That’s lazy leadership.

A recent article in the McKinsey Quarterly, “Ahead of the Curve: The Future of Performance Management,” takes a deep dive into the issue of rating employees. They provide plenty of evidence that most current performance rating systems are flawed and accomplish nothing of any real value. Sometimes they are even harmful.

While many supervisors and managers would love to see evaluations go away, let’s not throw the baby out with the bathwater. As the article’s authors point out, there are times when evaluation is necessary; for instance, identifying the high potential supervisors and managers in the company. The article also highlights some companies who have created more useful evaluation systems, often concentrating on looking to the future rather than the past and using technology to capture more current information. No matter whether your company has reached evaluation enlightenment, or still cleaves to the old ways, evaluations can be very useful in another way: helping leaders see where they need to concentrate their efforts.
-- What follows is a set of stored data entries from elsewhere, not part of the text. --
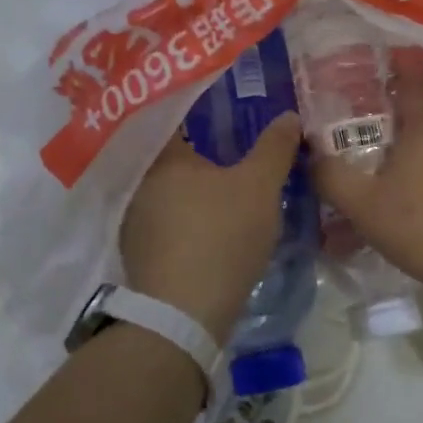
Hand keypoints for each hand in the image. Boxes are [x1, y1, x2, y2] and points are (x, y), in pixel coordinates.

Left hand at [120, 114, 302, 341]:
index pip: (177, 116)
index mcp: (161, 156)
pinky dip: (188, 215)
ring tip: (227, 182)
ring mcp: (134, 220)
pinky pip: (167, 219)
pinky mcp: (139, 252)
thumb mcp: (261, 186)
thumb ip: (275, 147)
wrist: (184, 315)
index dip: (205, 109)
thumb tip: (288, 116)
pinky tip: (211, 222)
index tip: (230, 107)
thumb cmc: (221, 236)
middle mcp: (139, 182)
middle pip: (173, 154)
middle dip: (203, 149)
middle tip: (237, 144)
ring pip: (170, 189)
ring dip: (194, 185)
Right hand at [310, 74, 422, 303]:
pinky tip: (419, 178)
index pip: (410, 76)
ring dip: (419, 130)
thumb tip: (312, 155)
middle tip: (369, 115)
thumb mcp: (364, 206)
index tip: (362, 79)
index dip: (387, 72)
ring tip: (390, 147)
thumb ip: (332, 177)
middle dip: (400, 101)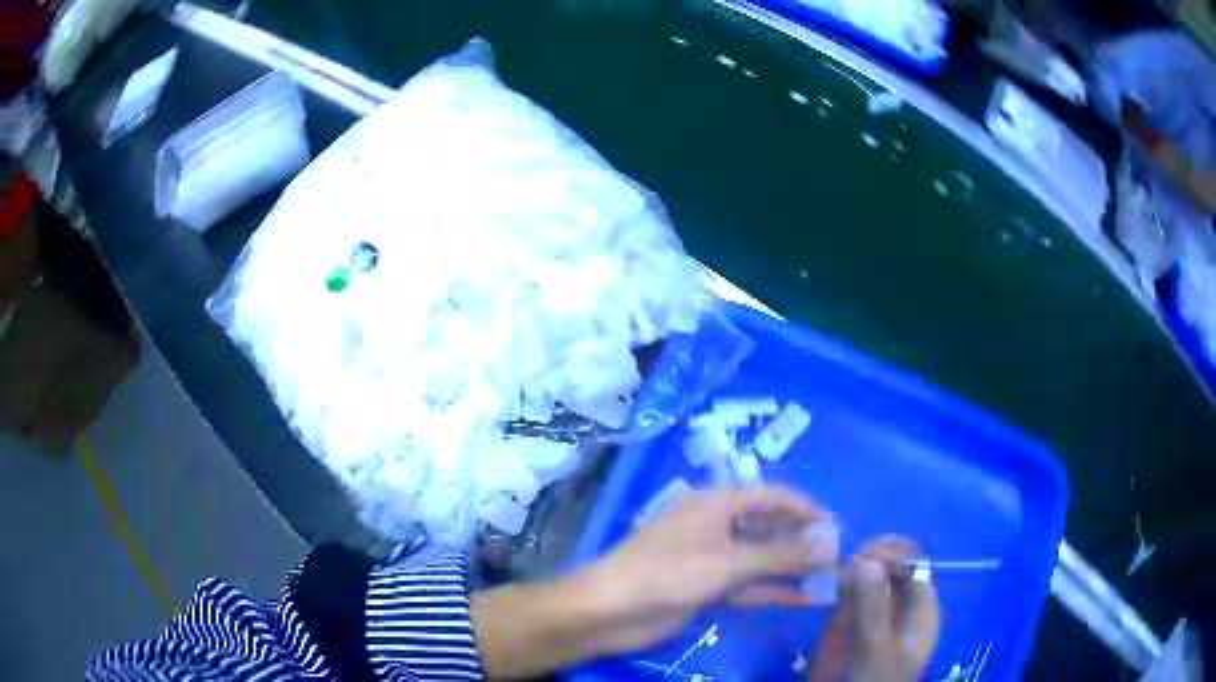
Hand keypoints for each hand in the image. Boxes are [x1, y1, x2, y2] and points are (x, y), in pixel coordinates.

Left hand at [582, 486, 837, 653]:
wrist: (612, 610)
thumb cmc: (670, 573)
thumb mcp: (729, 563)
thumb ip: (781, 557)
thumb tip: (829, 548)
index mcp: (717, 502)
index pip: (772, 496)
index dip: (806, 509)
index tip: (836, 527)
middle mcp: (716, 524)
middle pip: (768, 527)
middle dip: (801, 540)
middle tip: (836, 554)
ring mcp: (711, 557)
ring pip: (760, 558)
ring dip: (790, 567)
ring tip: (828, 575)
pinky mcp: (706, 586)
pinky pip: (747, 584)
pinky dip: (772, 590)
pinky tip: (802, 598)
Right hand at [809, 536, 941, 681]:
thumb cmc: (873, 681)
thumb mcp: (876, 650)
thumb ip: (874, 609)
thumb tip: (867, 561)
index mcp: (920, 606)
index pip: (914, 563)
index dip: (893, 553)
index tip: (864, 555)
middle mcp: (899, 601)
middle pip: (893, 562)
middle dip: (871, 554)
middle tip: (846, 564)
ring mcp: (875, 608)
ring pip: (869, 571)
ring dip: (852, 564)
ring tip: (834, 571)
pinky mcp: (849, 617)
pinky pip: (847, 588)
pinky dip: (837, 579)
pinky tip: (825, 581)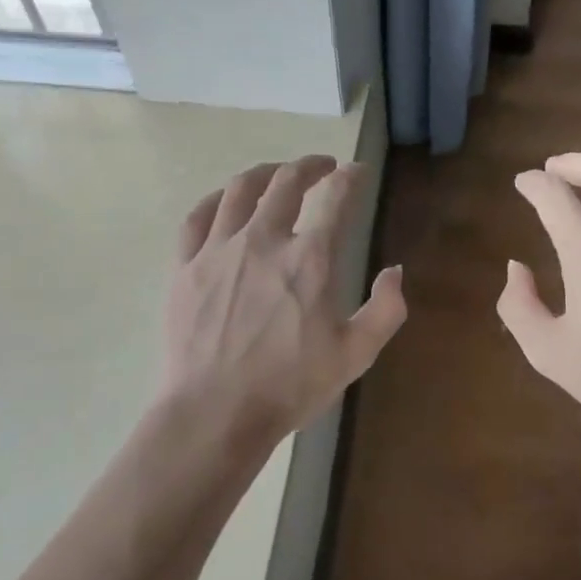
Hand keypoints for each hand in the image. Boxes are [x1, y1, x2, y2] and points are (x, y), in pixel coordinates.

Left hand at [159, 155, 406, 451]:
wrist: (214, 413)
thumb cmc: (289, 387)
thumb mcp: (355, 355)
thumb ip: (385, 310)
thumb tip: (395, 272)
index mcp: (309, 259)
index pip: (335, 198)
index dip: (350, 178)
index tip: (356, 171)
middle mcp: (263, 240)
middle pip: (286, 182)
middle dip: (309, 166)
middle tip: (322, 167)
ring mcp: (218, 250)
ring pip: (240, 190)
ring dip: (265, 173)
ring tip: (277, 174)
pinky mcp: (185, 266)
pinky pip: (197, 216)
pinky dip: (217, 199)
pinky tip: (226, 200)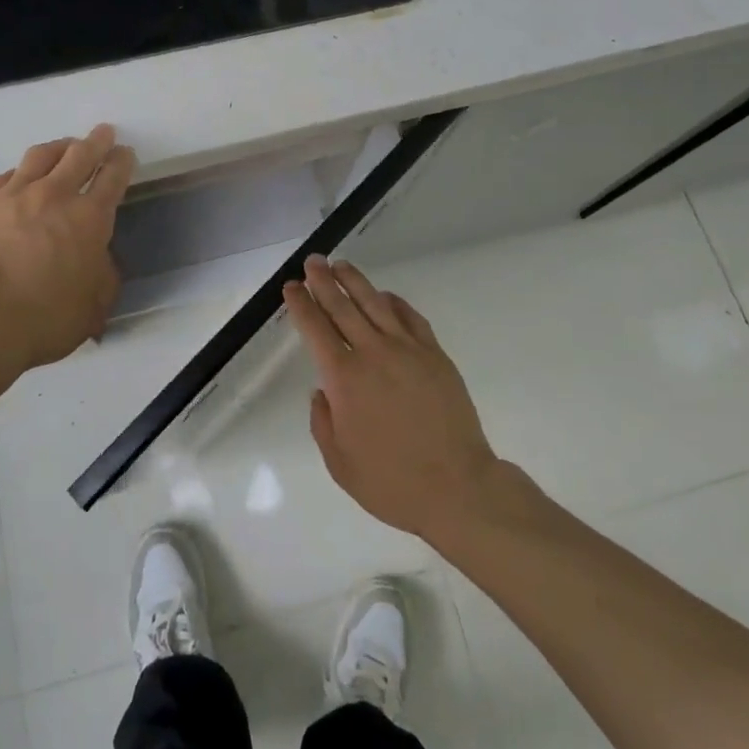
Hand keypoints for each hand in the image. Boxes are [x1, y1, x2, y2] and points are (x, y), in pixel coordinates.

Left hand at [0, 125, 135, 379]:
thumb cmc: (48, 319)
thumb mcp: (97, 303)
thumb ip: (103, 272)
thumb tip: (96, 257)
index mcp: (90, 217)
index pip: (112, 176)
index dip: (122, 161)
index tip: (125, 153)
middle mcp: (54, 196)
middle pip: (79, 155)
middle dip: (95, 141)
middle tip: (102, 133)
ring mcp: (14, 197)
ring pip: (40, 156)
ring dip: (58, 147)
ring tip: (64, 147)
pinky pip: (6, 177)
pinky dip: (21, 172)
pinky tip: (21, 177)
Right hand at [286, 256, 499, 541]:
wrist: (457, 486)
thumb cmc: (391, 481)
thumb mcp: (339, 463)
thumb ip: (323, 422)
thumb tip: (322, 392)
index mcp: (344, 378)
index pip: (315, 329)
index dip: (301, 304)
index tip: (292, 287)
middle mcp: (373, 353)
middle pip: (342, 306)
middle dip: (323, 281)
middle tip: (313, 261)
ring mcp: (407, 349)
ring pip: (375, 303)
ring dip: (355, 281)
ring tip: (341, 265)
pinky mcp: (435, 354)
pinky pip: (410, 317)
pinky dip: (394, 301)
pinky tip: (385, 296)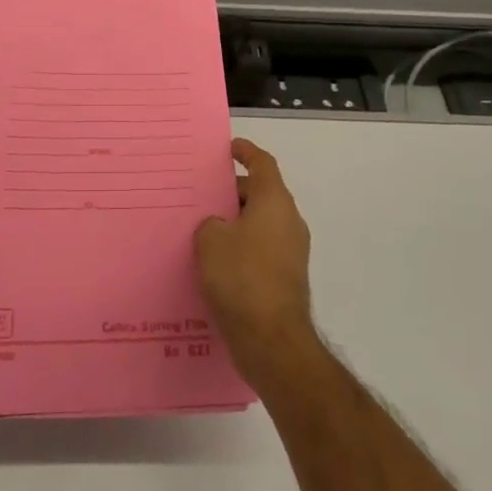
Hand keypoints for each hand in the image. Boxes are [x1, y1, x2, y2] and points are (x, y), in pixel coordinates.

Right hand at [195, 139, 318, 386]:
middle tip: (200, 194)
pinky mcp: (285, 279)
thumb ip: (210, 223)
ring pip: (259, 224)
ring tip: (201, 228)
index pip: (262, 163)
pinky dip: (240, 248)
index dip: (245, 152)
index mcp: (274, 202)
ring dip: (234, 223)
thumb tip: (219, 227)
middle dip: (231, 192)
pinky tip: (213, 263)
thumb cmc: (242, 279)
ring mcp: (290, 252)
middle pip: (260, 193)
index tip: (228, 148)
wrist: (273, 342)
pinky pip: (260, 250)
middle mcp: (288, 221)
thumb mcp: (211, 241)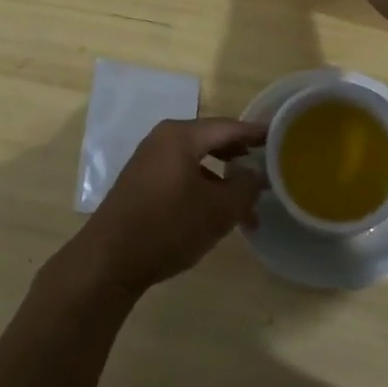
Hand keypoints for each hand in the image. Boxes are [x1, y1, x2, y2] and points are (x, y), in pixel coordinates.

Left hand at [68, 118, 265, 294]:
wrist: (108, 260)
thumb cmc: (168, 226)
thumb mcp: (217, 210)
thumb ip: (244, 187)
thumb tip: (255, 173)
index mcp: (181, 135)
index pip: (228, 126)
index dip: (255, 133)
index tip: (279, 136)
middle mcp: (164, 139)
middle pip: (211, 141)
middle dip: (240, 157)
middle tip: (267, 165)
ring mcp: (149, 160)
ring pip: (197, 162)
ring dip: (223, 181)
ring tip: (247, 207)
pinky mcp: (141, 182)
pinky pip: (181, 175)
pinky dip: (203, 188)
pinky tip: (215, 214)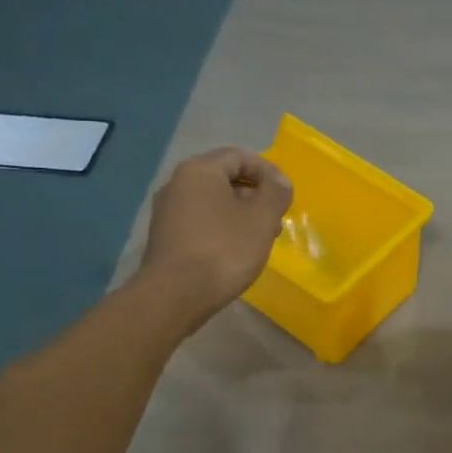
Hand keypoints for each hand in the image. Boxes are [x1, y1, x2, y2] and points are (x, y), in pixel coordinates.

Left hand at [140, 147, 292, 321]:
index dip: (268, 172)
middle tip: (276, 219)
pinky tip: (236, 251)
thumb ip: (276, 191)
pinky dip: (223, 228)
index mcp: (199, 170)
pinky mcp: (165, 237)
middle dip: (256, 195)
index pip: (240, 156)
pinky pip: (201, 221)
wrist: (174, 296)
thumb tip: (278, 181)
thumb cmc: (224, 249)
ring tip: (261, 238)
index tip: (285, 196)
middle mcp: (177, 184)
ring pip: (214, 202)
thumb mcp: (262, 218)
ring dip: (241, 214)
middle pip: (226, 178)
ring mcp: (167, 211)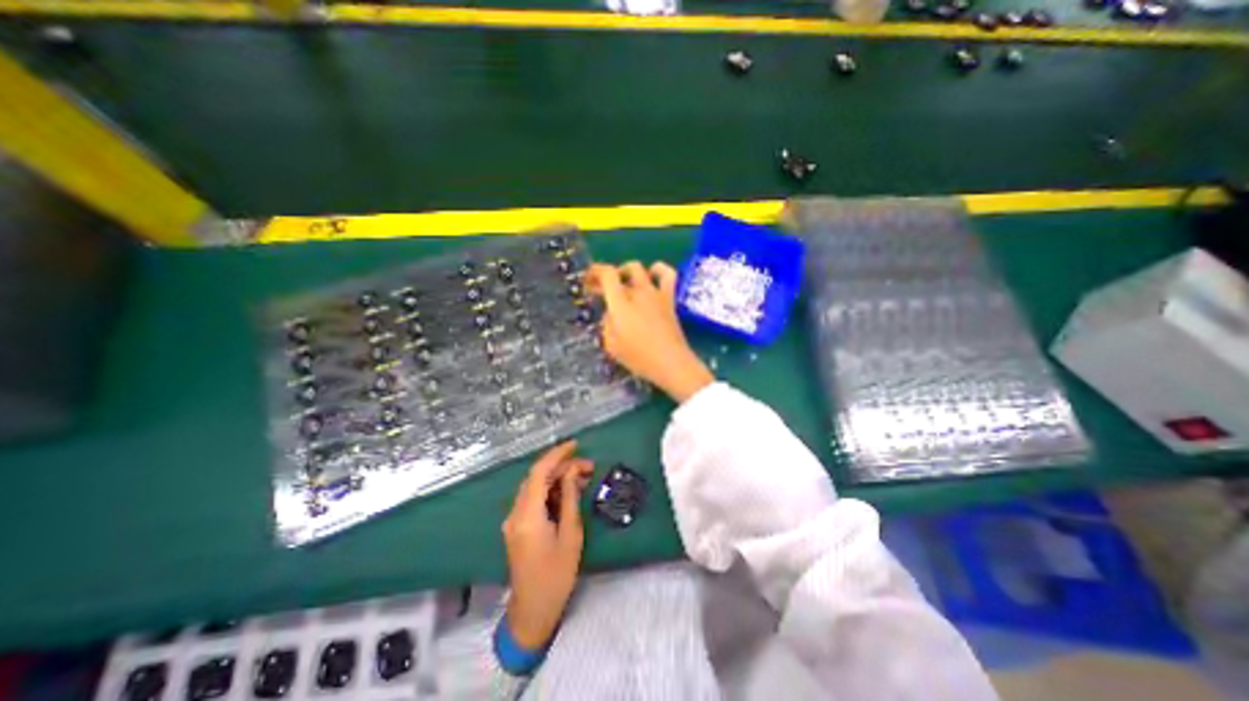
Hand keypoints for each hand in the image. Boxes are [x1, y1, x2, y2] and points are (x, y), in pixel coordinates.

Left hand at [501, 441, 589, 649]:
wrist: (532, 611)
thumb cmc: (556, 576)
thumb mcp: (570, 535)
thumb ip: (570, 499)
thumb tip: (573, 471)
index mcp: (527, 515)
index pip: (539, 472)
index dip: (556, 455)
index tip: (576, 445)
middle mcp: (515, 513)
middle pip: (537, 478)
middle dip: (562, 467)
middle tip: (588, 467)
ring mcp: (514, 520)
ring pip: (535, 487)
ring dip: (557, 478)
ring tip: (583, 477)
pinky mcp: (517, 526)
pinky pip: (534, 499)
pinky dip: (550, 491)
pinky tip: (568, 493)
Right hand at [593, 259, 716, 402]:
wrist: (671, 363)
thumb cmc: (638, 357)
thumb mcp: (611, 345)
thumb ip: (607, 325)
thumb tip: (610, 314)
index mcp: (620, 303)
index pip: (606, 275)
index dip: (594, 272)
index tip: (587, 280)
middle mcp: (637, 292)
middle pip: (620, 271)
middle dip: (607, 276)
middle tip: (601, 288)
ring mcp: (655, 294)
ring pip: (640, 269)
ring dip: (628, 271)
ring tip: (624, 280)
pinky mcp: (669, 299)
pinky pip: (667, 275)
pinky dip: (659, 269)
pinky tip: (653, 273)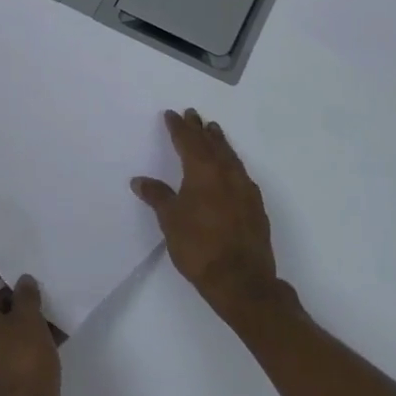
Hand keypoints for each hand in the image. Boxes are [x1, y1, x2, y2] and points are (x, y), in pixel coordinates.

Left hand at [0, 265, 62, 395]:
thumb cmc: (22, 363)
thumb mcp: (30, 320)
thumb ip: (26, 295)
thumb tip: (22, 282)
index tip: (11, 267)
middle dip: (9, 297)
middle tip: (35, 293)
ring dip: (18, 322)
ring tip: (48, 317)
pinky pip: (2, 353)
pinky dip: (19, 344)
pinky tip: (49, 343)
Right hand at [132, 109, 278, 319]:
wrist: (242, 281)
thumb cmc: (199, 247)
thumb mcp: (170, 221)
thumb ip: (157, 196)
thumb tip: (140, 180)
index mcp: (203, 172)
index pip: (188, 142)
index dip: (179, 128)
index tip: (172, 114)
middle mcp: (226, 174)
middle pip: (212, 144)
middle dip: (200, 129)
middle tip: (193, 114)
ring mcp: (244, 189)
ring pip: (230, 156)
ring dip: (219, 142)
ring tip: (213, 131)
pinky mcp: (255, 206)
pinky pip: (241, 173)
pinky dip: (231, 162)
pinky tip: (230, 167)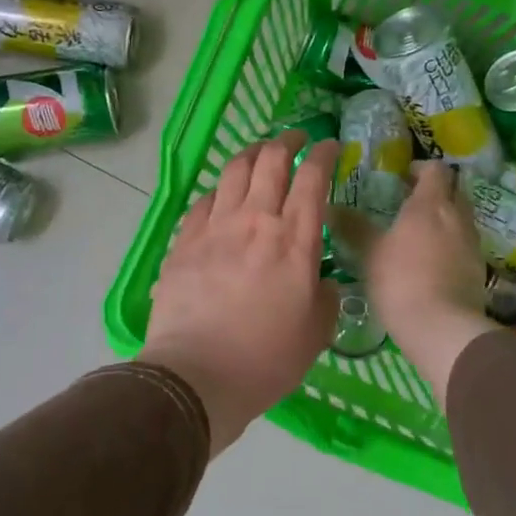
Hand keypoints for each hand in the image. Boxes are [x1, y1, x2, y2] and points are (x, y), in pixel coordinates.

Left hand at [141, 132, 339, 456]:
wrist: (197, 375)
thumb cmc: (266, 358)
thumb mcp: (316, 333)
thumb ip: (326, 298)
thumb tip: (323, 282)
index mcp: (294, 239)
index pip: (313, 178)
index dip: (324, 154)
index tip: (330, 146)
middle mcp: (255, 220)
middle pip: (271, 160)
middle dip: (287, 141)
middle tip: (296, 139)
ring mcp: (215, 227)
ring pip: (233, 170)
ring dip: (251, 154)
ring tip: (259, 153)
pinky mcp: (184, 241)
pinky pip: (203, 201)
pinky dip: (218, 190)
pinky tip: (221, 196)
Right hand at [367, 162, 497, 408]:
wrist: (442, 328)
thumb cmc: (401, 280)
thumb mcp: (369, 252)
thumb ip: (353, 227)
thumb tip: (330, 207)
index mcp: (430, 204)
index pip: (436, 170)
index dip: (421, 168)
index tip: (403, 177)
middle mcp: (457, 217)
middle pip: (455, 190)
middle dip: (436, 191)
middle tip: (411, 203)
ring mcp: (472, 244)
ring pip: (462, 218)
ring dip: (445, 219)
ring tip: (419, 234)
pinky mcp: (478, 270)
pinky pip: (465, 245)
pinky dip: (451, 245)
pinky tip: (432, 262)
Here are a few approaches leaders should take to use evaluations as a valuable tool in developing your team members.

  1. Keep good records. Evaluations tend to fall prey to the law of recency. Simply put, a leader is much more likely to remember an event that occurred last week than one that occurred last month. This also avoids problems with what I call the law of “oh #%^@.” Humans tend to be more likely to remember that time someone screwed up than the good things they’ve done. Regular coaching and a conscious effort to know your team members will also make evaluations easier.
  2. Remember, when you are evaluating your team members you are also evaluating yourself. Why does Jack consistently score low or have unfavorable comments? What have you done to remedy the problem? Yes, I know you can’t fix everyone or solve all problems, but you should be able to satisfy yourself that you’ve done everything you can to help your team members excel. This may also help make the decision to let Jack go a little easier.
  3. Communicate. If you’re concerned about a team member, let them know. Talk to them. Find out why there’s a problem and help them find a solution.

I don’t live in a leadership utopia and I know it isn’t possible to make all team members the crème de la crème. But, effective leadership means doing everything you can to give them the opportunity to rise to that level. Effective leaders find that most, if not all, of their team members don’t fit a standard distribution because they all tend to be excellent contributors. Isn’t that the way it should be?